BEGIN SOURCE MATERIAL

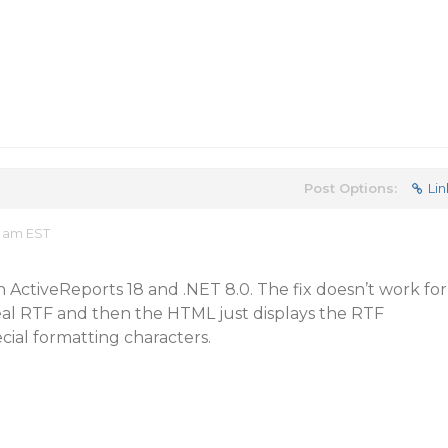
Post Options:
Lin
8 am EST
ith ActiveReports 18 and .NET 8.0. The fix doesn’t work for
l RTF and then the HTML just displays the RTF
cial formatting characters.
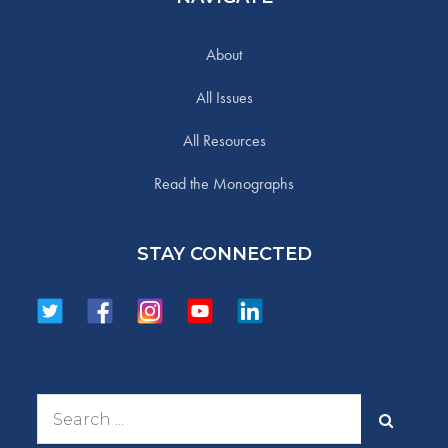
About
All Issues
All Resources
Read the Monographs
STAY CONNECTED
Search
for:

END SOURCE MATERIAL

*WORK INSTRUCTIONS:*
Reproduce every line of text in the data above, keeping each line unchanged and leaving the pictures out.

*TASK OUTPUT:*
Post Options:
Lin
8 am EST
ith ActiveReports 18 and .NET 8.0. The fix doesn’t work for
l RTF and then the HTML just displays the RTF
cial formatting characters.
About
All Issues
All Resources
Read the Monographs
STAY CONNECTED
Search
for:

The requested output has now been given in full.